Action item
Give the lines of the records below, from the one containing "X (formerly Twitter)" through the one containing "REQUEST A QUOTE", as a Markdown table with the columns No. and Text. Number each row, and leave out blank lines and the pictures.

Exercise input
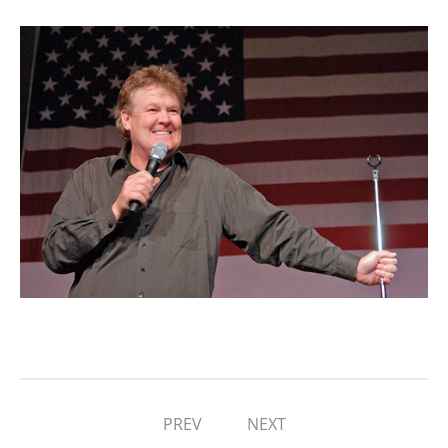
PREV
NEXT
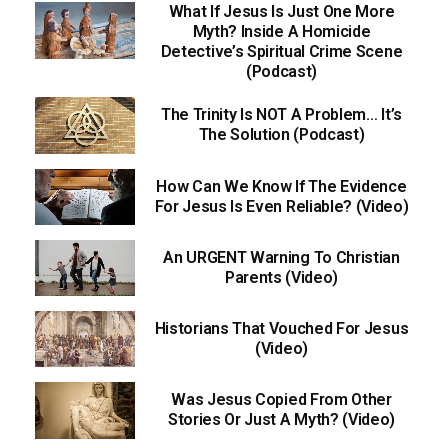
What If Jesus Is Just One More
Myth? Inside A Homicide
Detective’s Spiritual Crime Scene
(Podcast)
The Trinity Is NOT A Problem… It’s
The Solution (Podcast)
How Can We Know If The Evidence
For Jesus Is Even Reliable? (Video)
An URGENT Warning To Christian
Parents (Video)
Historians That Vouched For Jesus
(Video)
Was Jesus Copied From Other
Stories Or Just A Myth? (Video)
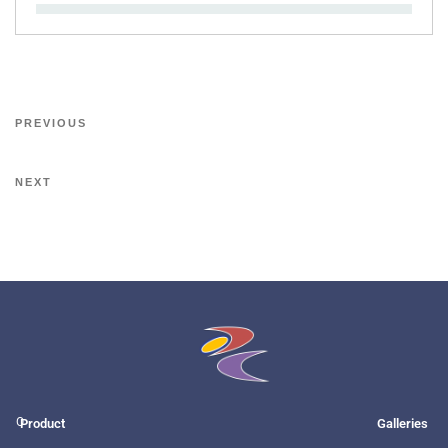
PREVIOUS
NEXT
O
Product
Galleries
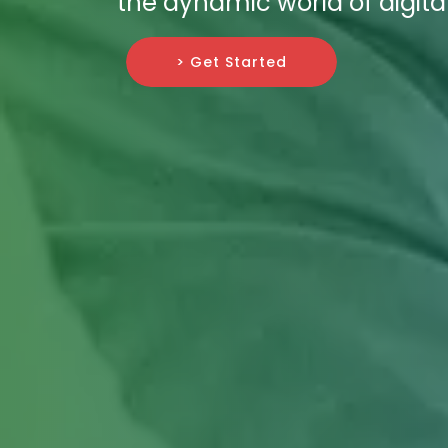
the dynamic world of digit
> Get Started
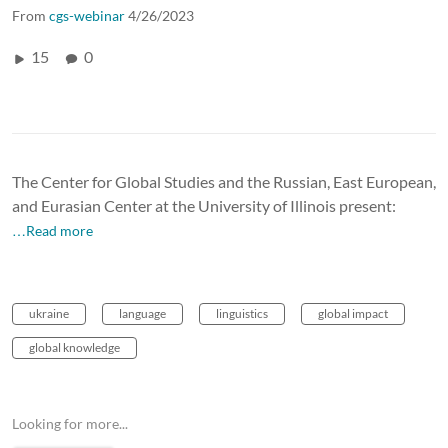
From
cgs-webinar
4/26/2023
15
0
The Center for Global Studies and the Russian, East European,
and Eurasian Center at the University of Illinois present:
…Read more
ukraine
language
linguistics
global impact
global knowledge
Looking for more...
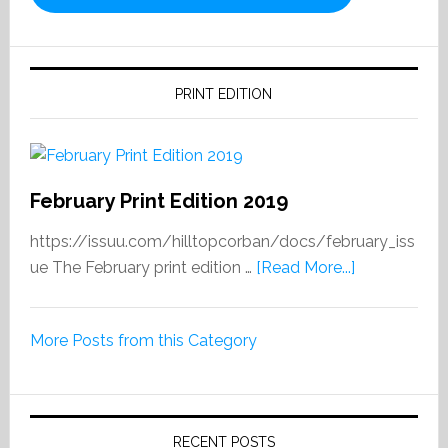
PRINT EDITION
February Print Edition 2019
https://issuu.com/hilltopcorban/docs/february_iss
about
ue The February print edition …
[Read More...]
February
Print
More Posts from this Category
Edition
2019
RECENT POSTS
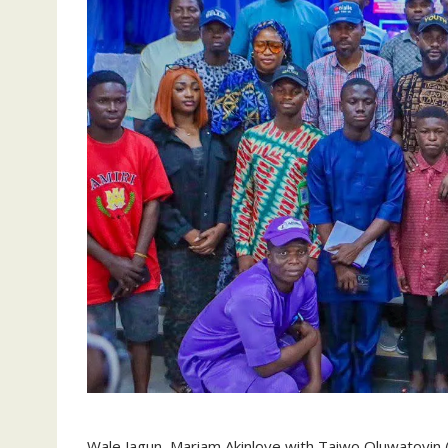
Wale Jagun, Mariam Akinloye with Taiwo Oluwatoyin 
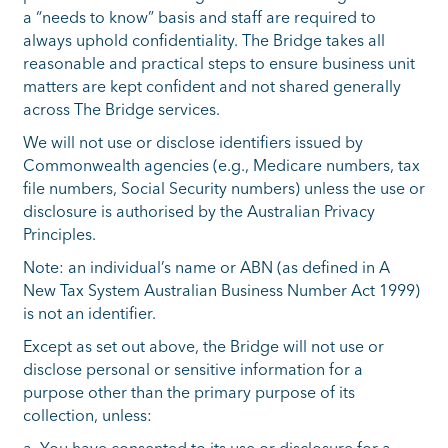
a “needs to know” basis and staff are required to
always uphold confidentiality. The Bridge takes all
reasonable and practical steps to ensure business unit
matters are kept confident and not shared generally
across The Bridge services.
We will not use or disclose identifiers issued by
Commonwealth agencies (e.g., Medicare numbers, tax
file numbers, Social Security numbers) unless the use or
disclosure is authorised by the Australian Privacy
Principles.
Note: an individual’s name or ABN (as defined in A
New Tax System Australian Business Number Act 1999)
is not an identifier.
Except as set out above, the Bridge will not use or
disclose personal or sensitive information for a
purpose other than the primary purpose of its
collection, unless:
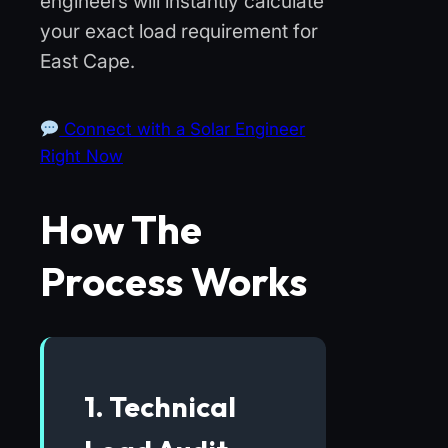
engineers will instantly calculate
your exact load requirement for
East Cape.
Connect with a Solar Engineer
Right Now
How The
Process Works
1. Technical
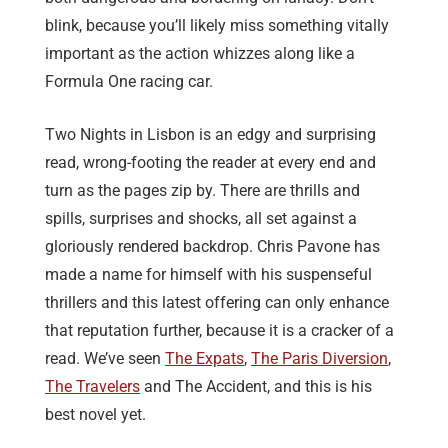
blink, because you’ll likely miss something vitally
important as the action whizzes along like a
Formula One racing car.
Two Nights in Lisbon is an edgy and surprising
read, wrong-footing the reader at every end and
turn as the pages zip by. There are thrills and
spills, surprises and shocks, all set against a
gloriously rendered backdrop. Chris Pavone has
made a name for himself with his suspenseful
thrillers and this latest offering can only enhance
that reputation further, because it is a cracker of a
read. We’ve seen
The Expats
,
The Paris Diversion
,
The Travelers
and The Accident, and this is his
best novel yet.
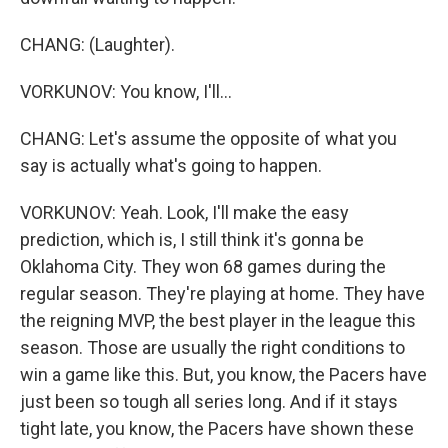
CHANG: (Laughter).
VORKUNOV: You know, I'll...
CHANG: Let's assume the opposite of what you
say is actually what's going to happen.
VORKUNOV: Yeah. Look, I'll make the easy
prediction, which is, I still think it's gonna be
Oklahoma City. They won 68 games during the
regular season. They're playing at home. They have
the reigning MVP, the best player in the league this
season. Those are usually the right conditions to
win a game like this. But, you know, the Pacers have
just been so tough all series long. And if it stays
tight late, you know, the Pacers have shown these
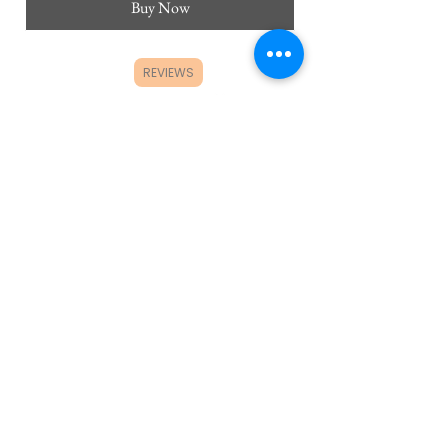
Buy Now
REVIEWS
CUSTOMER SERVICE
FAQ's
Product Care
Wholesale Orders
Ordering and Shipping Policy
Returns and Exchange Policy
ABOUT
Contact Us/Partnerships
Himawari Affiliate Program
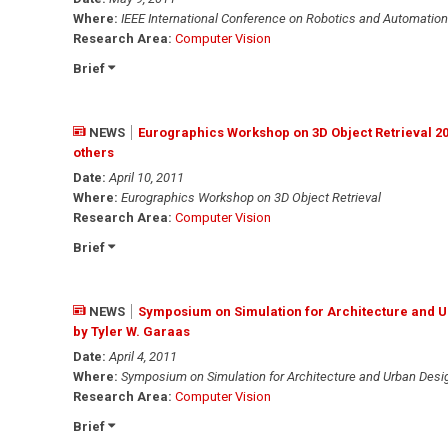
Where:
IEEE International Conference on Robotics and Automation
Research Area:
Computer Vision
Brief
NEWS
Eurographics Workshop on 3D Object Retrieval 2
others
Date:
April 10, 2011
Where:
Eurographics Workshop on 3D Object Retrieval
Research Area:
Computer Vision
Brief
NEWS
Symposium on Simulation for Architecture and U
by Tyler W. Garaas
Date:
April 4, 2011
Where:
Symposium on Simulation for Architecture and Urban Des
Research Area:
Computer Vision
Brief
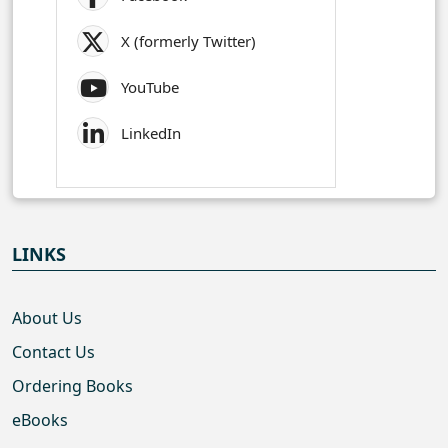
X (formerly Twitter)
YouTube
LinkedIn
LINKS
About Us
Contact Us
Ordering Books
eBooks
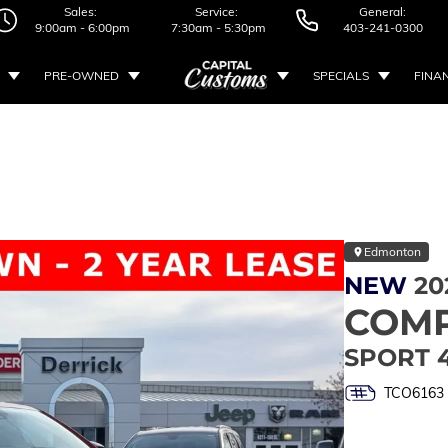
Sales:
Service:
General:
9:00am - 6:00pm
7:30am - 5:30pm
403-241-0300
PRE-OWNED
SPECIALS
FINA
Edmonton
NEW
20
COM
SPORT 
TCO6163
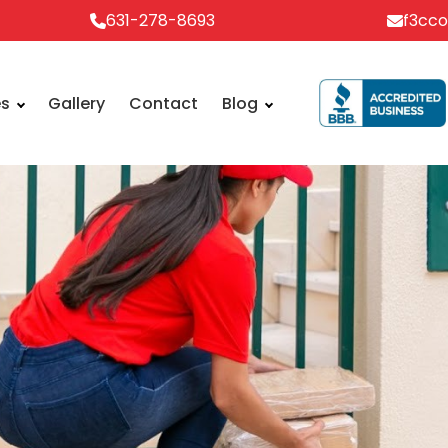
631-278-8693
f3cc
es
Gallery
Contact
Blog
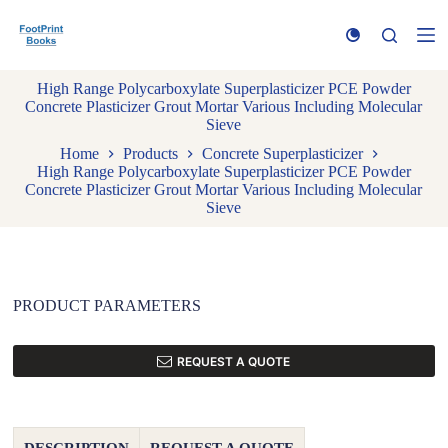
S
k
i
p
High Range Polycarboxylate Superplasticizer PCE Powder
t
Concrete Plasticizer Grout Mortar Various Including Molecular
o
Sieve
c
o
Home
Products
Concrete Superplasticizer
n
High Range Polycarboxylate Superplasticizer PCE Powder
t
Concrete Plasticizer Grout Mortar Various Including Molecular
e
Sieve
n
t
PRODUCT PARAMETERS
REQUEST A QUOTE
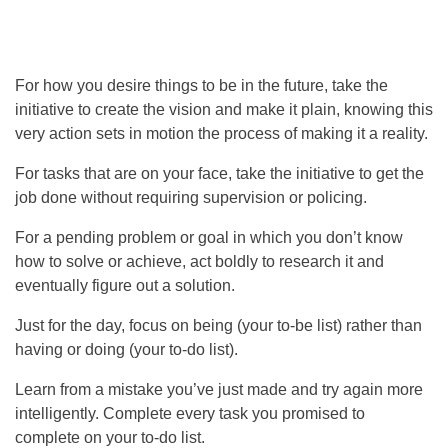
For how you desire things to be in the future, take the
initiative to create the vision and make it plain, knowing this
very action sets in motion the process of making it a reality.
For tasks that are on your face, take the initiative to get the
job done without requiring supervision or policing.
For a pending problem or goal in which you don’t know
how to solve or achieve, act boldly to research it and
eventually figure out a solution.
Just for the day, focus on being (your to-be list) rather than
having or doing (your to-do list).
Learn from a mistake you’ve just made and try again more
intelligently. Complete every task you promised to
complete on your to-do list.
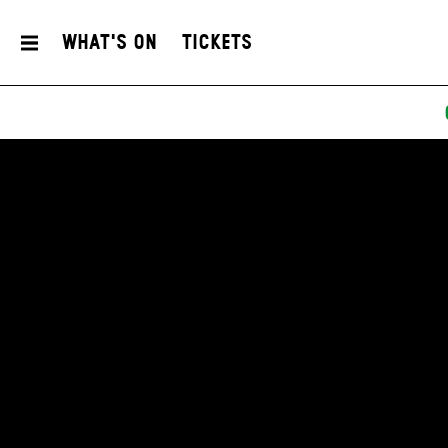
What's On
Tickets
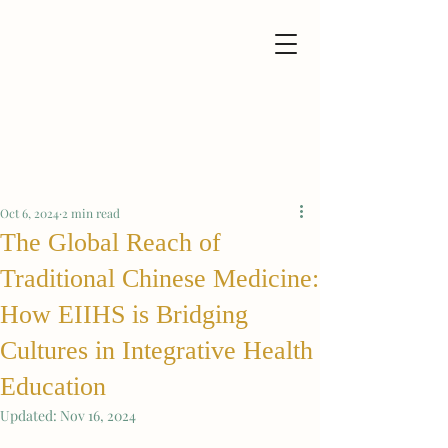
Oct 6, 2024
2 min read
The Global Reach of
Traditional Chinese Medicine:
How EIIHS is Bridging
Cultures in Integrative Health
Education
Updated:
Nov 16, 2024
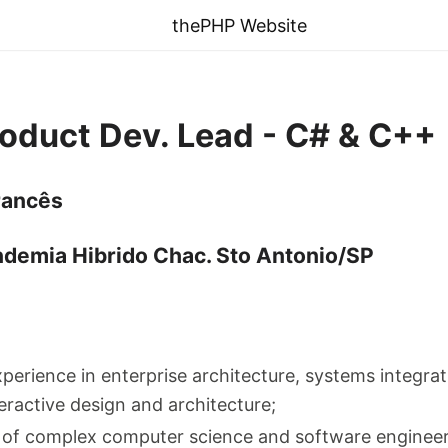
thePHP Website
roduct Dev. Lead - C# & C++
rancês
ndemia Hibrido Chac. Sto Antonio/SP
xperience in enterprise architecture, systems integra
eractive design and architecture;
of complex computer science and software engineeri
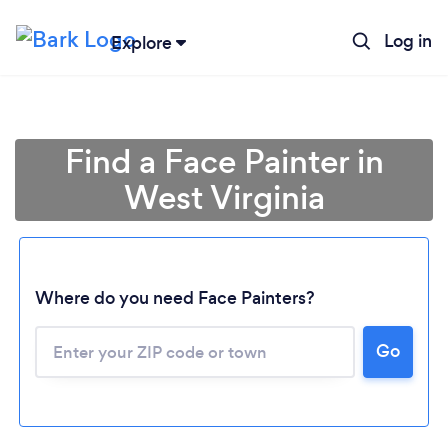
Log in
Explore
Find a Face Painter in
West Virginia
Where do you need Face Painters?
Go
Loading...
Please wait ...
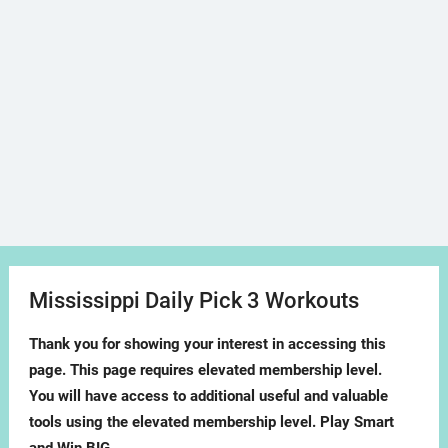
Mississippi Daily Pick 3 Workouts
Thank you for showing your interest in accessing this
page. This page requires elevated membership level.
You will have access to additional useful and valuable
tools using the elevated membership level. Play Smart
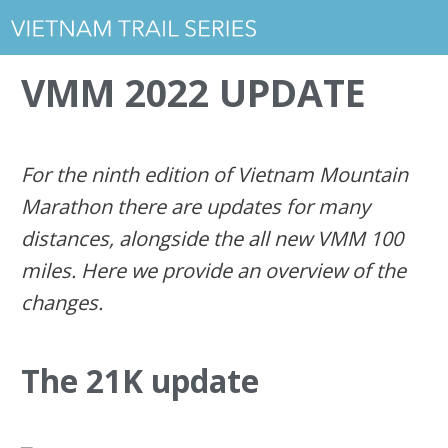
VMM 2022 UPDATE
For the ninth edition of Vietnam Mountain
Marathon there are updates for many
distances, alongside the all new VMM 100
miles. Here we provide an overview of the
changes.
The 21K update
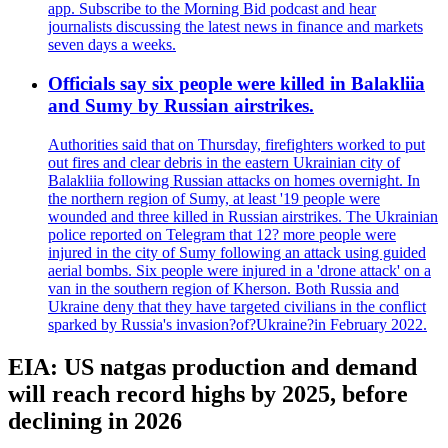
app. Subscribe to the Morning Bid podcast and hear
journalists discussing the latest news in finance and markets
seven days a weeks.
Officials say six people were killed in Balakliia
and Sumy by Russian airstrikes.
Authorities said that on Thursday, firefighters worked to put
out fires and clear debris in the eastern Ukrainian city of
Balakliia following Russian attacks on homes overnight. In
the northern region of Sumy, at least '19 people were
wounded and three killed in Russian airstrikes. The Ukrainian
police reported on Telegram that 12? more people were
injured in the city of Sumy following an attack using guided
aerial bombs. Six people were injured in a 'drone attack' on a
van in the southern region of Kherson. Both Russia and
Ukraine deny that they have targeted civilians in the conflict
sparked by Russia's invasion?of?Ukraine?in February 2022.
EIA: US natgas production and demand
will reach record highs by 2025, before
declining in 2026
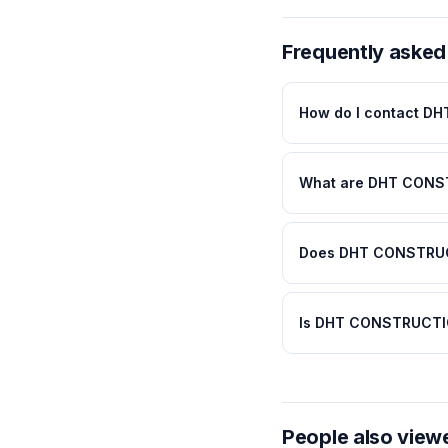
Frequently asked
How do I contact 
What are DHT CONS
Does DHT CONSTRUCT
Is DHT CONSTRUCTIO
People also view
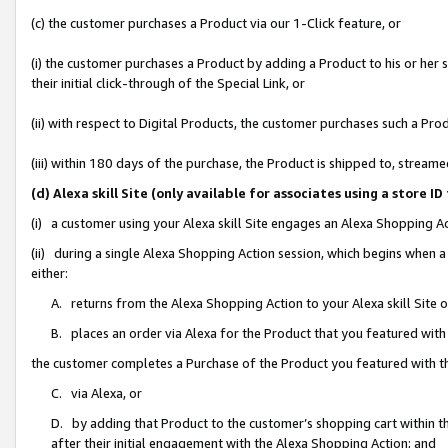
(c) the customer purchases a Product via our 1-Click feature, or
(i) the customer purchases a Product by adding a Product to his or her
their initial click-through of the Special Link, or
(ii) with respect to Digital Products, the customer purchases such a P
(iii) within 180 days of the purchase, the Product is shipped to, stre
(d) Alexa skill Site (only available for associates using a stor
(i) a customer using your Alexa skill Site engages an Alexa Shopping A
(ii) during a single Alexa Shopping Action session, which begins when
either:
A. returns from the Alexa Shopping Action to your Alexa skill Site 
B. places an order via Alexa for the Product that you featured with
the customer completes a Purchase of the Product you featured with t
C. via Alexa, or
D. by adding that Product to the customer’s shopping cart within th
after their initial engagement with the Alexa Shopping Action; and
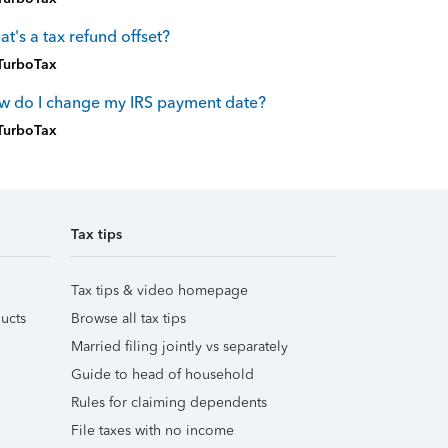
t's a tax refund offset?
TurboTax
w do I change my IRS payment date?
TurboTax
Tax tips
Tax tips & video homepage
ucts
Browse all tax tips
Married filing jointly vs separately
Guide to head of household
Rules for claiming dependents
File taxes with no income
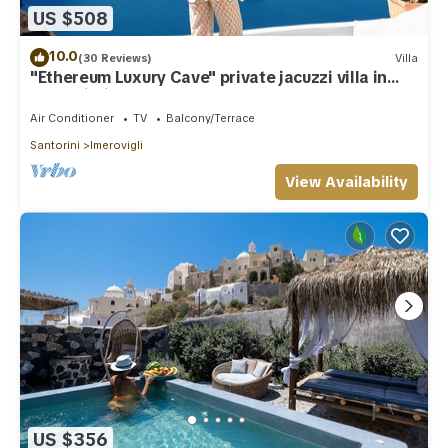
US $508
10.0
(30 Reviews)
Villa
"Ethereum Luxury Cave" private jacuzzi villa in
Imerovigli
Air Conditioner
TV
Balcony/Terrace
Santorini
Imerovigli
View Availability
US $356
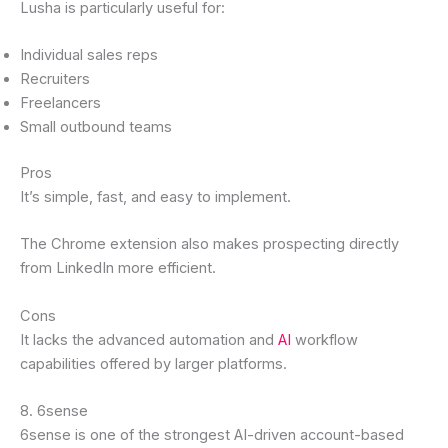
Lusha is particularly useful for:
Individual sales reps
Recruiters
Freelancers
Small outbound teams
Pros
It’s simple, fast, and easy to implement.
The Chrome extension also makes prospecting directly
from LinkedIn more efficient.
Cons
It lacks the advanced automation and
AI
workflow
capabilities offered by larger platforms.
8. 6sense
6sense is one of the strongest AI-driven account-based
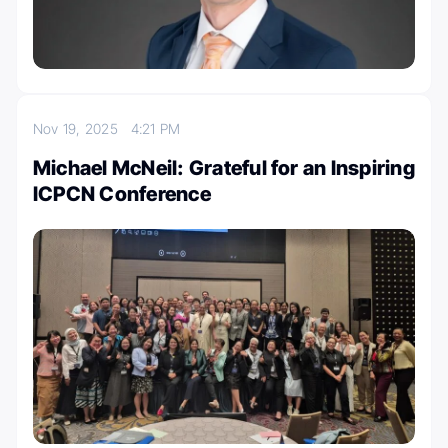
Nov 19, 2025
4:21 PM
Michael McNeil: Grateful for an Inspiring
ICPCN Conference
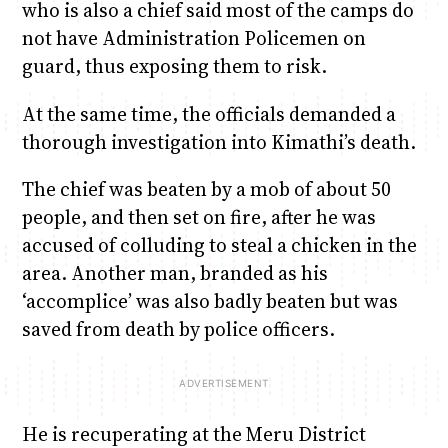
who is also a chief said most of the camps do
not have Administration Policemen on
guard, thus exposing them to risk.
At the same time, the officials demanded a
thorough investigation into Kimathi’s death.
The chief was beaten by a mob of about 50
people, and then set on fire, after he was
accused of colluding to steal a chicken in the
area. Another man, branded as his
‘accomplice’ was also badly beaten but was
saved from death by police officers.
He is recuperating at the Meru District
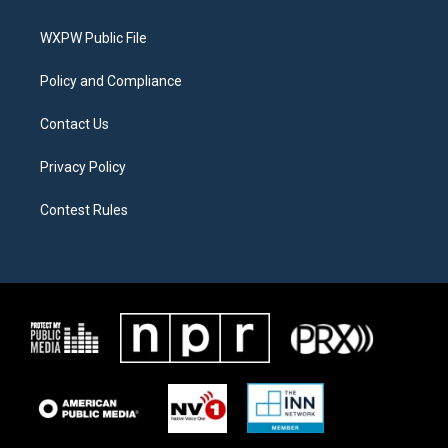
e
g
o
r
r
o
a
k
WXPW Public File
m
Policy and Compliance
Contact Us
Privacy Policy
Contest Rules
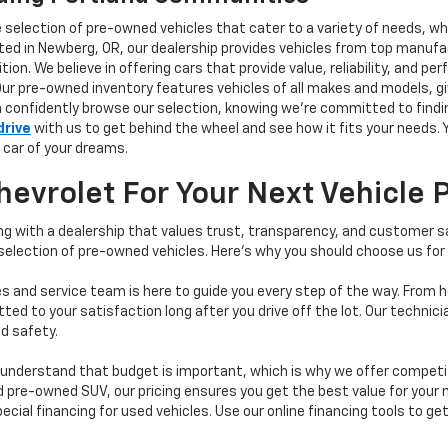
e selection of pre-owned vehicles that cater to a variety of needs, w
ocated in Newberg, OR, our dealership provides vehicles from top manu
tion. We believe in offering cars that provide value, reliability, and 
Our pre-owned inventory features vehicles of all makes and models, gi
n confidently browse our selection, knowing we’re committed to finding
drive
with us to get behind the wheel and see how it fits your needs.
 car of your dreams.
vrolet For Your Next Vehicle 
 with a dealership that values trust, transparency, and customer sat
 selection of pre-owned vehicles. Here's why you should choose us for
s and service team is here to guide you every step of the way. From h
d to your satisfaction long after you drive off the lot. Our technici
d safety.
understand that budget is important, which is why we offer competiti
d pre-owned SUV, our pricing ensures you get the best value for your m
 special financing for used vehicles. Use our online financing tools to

Exercise solution
| No. | Text |
|---|---|
| 1 | X (formerly Twitter) |
| 2 | YouTube |
| 3 | LinkedIn |
| 4 | LINKS |
| 5 | About Us |
| 6 | Contact Us |
| 7 | Ordering Books |
| 8 | eBooks |
| 9 | Sales: |
| 10 | Service: |
| 11 | General: |
| 12 | 9:00am - 6:00pm |
| 13 | 7:30am - 5:30pm |
| 14 | 403-241-0300 |
| 15 | PRE-OWNED |
| 16 | SPECIALS |
| 17 | FINA |
| 18 | Edmonton |
| 19 | NEW |
| 20 | 20 |
| 21 | COM |
| 22 | SPORT  |
| 23 | TCO6163 |
| 24 | 631-278-8693 |
| 25 | f3cc |
| 26 | es |
| 27 | Gallery |
| 28 | Contact |
| 29 | Blog |
| 30 | S |
| 31 | k |
| 32 | i |
| 33 | p |
| 34 | High Range Polycarboxylate Superplasticizer PCE Powder |
| 35 | t |
| 36 | Concrete Plasticizer Grout Mortar Various Including Molecular |
| 37 | o |
| 38 | Sieve |
| 39 | c |
| 40 | o |
| 41 | Home |
| 42 | Products |
| 43 | Concrete Superplasticizer |
| 44 | n |
| 45 | High Range Polycarboxylate Superplasticizer PCE Powder |
| 46 | t |
| 47 | Concrete Plasticizer Grout Mortar Various Including Molecular |
| 48 | e |
| 49 | Sieve |
| 50 | n |
| 51 | t |
| 52 | PRODUCT PARAMETERS |
| 53 | REQUEST A QUOTE |